Kinsler is savvy enough to understand that their two names are linked, in a way, at least as far as fans and media members like to pontificate on the matter. A plate appearance or a noteworthy play for one usually brings mention of the other.

But as far as Kinsler is concerned, he doesn’t think much anymore about Fielder or the trade that brought him to Detroit.

“People will, but I don’t,” Kinsler told ESPN.com before Friday’s game against his former club. “And I’m pretty sure he doesn’t.”

The emotional charge that comes from facing his old organization, with which Kinsler spent eight years, has abated.
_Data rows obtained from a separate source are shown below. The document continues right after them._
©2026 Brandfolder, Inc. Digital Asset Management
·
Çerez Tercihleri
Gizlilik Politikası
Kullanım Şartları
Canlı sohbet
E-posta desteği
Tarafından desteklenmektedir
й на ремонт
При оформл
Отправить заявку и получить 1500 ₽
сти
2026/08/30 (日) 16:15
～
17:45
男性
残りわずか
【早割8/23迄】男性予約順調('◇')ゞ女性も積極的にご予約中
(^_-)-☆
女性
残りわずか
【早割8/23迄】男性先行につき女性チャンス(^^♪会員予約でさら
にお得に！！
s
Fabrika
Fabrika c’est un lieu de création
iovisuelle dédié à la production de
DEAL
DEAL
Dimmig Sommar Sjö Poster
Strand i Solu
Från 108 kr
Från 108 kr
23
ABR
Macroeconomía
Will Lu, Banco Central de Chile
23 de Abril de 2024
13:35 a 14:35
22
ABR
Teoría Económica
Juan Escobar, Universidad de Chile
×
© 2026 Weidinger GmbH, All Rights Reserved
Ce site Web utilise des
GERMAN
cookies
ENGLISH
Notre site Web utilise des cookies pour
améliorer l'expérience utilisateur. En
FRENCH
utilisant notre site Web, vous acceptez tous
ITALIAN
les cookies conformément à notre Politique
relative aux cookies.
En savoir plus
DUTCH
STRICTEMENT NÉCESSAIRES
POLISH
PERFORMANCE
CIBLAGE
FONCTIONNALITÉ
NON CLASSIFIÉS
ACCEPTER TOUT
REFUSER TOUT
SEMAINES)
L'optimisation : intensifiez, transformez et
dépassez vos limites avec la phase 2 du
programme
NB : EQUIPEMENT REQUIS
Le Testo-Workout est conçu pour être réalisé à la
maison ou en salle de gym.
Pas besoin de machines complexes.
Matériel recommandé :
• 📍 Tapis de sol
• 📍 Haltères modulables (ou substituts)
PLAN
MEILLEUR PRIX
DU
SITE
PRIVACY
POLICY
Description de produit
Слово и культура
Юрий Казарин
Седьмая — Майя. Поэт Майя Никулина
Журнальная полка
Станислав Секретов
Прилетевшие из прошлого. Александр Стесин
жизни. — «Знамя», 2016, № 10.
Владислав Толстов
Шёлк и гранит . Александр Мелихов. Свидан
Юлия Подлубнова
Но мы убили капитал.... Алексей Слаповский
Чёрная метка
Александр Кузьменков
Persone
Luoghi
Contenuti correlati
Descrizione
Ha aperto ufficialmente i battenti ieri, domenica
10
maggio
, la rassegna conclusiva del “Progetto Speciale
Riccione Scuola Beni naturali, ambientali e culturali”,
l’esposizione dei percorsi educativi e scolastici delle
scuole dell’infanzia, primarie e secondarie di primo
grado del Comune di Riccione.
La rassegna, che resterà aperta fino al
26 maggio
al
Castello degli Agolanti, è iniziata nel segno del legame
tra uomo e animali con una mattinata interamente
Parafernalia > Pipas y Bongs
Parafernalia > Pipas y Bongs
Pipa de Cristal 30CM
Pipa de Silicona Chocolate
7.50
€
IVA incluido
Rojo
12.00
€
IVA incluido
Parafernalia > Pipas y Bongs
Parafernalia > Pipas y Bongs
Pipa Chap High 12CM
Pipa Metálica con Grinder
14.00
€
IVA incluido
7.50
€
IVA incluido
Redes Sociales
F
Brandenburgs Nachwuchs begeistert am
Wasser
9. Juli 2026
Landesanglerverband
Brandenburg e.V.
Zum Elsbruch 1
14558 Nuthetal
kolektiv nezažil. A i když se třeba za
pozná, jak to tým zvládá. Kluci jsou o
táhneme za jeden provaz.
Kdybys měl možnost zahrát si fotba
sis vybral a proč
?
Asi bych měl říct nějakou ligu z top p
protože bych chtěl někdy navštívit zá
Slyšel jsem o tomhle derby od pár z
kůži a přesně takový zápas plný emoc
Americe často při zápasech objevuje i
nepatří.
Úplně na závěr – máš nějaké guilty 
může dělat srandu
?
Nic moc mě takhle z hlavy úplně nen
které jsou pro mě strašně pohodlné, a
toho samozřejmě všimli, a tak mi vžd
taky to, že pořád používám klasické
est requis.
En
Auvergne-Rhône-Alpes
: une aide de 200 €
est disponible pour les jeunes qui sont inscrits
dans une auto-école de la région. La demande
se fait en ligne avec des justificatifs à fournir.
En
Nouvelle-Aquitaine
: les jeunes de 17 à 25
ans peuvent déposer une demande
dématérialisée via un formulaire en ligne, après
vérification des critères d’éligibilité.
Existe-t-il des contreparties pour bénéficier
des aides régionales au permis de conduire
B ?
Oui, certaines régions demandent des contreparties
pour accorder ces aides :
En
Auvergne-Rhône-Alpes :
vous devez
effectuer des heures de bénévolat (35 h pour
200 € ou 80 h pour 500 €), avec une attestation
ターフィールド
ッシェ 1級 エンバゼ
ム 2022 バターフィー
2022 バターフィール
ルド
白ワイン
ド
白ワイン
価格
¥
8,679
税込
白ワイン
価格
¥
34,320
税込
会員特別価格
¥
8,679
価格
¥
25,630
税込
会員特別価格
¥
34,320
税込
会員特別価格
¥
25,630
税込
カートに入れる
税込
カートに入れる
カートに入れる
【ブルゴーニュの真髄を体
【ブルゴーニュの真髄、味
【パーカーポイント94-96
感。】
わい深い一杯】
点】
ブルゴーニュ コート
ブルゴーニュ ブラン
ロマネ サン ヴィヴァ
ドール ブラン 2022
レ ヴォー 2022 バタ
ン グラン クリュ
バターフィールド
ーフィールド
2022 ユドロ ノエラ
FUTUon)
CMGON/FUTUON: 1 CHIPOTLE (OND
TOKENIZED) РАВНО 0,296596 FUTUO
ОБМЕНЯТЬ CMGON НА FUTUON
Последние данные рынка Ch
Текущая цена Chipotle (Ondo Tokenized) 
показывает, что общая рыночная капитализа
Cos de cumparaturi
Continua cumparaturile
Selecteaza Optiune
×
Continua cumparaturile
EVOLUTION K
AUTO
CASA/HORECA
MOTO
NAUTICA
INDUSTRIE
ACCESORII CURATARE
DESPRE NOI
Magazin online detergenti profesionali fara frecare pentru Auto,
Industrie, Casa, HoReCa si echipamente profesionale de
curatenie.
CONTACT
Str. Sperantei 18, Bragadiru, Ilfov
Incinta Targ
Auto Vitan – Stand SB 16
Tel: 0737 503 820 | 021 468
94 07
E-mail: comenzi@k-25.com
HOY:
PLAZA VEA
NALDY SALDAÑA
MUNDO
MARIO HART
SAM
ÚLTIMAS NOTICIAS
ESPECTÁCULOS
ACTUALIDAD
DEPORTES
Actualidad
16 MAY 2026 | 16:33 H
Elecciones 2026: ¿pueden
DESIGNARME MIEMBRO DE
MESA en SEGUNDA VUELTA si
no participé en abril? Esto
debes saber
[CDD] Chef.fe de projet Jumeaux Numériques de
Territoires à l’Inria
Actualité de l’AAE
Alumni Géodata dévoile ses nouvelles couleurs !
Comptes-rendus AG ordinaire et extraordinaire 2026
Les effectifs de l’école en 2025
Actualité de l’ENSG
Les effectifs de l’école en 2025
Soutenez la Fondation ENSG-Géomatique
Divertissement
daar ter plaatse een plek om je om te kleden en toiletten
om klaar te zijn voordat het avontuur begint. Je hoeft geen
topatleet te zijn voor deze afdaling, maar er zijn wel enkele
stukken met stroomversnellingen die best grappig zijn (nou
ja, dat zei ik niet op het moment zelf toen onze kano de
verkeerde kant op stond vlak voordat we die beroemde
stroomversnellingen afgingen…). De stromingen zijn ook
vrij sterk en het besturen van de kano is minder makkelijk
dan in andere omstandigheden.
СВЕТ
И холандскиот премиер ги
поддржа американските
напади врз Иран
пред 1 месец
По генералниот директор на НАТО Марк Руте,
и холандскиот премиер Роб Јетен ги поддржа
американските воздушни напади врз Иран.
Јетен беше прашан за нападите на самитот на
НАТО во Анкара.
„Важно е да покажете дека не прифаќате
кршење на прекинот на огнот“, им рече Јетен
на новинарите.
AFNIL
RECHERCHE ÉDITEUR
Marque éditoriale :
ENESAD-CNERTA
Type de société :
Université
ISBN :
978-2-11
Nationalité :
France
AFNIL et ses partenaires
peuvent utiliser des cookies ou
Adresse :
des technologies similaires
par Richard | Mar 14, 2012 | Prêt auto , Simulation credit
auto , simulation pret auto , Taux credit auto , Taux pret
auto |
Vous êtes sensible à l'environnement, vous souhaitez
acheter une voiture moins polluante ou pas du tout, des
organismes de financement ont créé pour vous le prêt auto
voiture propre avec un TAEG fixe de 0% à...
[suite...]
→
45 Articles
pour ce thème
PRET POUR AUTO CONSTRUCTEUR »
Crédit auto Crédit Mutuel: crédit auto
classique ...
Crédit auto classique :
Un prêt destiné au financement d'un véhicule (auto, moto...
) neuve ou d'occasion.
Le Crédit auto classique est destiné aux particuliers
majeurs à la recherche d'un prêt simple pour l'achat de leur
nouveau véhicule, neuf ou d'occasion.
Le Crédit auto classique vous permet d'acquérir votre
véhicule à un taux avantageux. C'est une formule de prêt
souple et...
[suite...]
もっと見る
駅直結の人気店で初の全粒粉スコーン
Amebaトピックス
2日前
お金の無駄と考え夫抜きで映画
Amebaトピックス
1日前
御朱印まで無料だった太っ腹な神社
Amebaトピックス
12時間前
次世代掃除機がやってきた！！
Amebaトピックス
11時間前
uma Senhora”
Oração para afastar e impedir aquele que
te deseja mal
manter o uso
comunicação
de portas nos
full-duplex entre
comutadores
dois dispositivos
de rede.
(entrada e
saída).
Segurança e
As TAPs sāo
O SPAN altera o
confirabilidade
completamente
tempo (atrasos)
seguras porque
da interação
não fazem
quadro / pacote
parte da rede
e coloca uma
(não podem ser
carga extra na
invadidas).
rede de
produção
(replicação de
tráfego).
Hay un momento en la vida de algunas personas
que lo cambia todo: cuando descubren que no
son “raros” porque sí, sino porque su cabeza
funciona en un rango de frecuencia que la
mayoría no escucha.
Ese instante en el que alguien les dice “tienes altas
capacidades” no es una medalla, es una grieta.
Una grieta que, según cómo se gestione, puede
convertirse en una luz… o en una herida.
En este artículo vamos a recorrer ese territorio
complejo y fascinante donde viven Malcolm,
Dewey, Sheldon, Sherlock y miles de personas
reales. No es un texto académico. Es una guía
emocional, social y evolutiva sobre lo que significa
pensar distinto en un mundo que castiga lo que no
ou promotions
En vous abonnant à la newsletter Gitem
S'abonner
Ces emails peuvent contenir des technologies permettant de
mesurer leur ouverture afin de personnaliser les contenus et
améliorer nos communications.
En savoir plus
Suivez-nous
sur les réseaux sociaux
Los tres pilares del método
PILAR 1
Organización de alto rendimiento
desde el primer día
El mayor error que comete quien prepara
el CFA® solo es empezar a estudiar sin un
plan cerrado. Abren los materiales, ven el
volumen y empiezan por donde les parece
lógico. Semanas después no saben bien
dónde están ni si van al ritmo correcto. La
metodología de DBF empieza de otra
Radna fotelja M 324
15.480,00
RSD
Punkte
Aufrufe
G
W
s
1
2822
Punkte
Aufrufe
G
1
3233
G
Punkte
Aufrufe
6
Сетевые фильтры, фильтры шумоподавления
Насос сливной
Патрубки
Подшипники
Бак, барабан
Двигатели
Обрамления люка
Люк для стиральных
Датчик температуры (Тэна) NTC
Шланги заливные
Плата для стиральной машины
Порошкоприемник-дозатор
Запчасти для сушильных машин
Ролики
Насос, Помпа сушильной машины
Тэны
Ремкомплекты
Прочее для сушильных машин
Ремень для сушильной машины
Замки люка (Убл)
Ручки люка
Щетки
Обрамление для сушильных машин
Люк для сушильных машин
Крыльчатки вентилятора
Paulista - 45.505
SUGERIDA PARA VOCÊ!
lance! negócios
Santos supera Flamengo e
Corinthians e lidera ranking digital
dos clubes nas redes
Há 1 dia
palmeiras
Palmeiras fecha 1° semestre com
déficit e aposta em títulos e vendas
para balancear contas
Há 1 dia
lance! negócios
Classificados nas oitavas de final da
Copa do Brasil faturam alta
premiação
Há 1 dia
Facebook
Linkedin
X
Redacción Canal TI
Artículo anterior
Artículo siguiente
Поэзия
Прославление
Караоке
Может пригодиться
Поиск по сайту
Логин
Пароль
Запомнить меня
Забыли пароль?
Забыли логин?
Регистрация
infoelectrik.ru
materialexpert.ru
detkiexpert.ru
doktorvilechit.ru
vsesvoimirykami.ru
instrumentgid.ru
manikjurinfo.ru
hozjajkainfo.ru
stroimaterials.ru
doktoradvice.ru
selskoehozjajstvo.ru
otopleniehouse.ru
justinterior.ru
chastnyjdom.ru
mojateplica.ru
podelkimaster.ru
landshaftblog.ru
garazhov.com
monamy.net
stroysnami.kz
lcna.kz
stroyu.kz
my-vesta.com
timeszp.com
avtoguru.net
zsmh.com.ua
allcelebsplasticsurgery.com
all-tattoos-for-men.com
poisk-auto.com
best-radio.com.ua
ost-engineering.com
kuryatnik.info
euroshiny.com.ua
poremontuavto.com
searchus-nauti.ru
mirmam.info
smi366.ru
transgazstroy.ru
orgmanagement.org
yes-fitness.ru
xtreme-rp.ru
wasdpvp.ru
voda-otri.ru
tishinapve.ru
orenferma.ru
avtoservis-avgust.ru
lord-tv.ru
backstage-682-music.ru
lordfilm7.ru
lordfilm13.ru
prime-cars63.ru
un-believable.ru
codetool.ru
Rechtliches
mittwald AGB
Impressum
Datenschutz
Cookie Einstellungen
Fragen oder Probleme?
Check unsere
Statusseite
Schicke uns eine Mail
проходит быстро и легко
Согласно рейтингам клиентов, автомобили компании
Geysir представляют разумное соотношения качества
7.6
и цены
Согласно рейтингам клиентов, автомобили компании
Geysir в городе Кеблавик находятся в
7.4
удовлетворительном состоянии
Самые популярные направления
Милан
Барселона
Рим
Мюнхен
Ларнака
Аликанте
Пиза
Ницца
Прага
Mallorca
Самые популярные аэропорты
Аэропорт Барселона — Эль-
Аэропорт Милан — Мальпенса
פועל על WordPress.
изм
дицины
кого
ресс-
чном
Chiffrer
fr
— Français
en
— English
Last season, he said, still felt a bit different when he played the Rangers, but this year those residual feelings have lessened considerably.

Kinsler, who some felt was being pushed aside in Texas to give young prospects greater opportunities, insists he have no regrets with what happened, or his feelings after the trade. “That’s only human, to have emotions,” he said. But he has effectively cut the cord -- keeping in touch with only a few of his old teammates -- and he’s happy in Detroit.

Certainly, that much has been reflected in the way he’s performing at the plate recently.

The 33-year-old second baseman has gone on an offensive tear recently, with 11 hits and six RBIs in the past five games. In Saturday’s game, he went 2-for-5, hitting a three-run shot with two outs in the ninth inning to record his 48th multi-hit game of the season, which currently leads the American League. In the past 21 games, Kinsler has had two or more hits in 12 games, and he is batting .416 (33-for-76) with 21 runs, eight doubles, two triples, three home runs and 15 RBIs during that span.

Conversely, Fielder is 2-for-11 in the first three games of the series. But Kinsler doesn’t feel the need for comparisons. That's for other people to worry about.

Armed with more distance and perspective from the trade, Kinsler views it now as nothing but a welcome change in scenery.

“It turned out to be, yeah,” he said. “It’s a good place to be. There’s no hidden agenda. The owner is all in, the [former] general manager, Dave Dombrowski, was all in. [Current] general manager Al [Avila] is the same way. There’s no difference between behind the scenes and in your face.”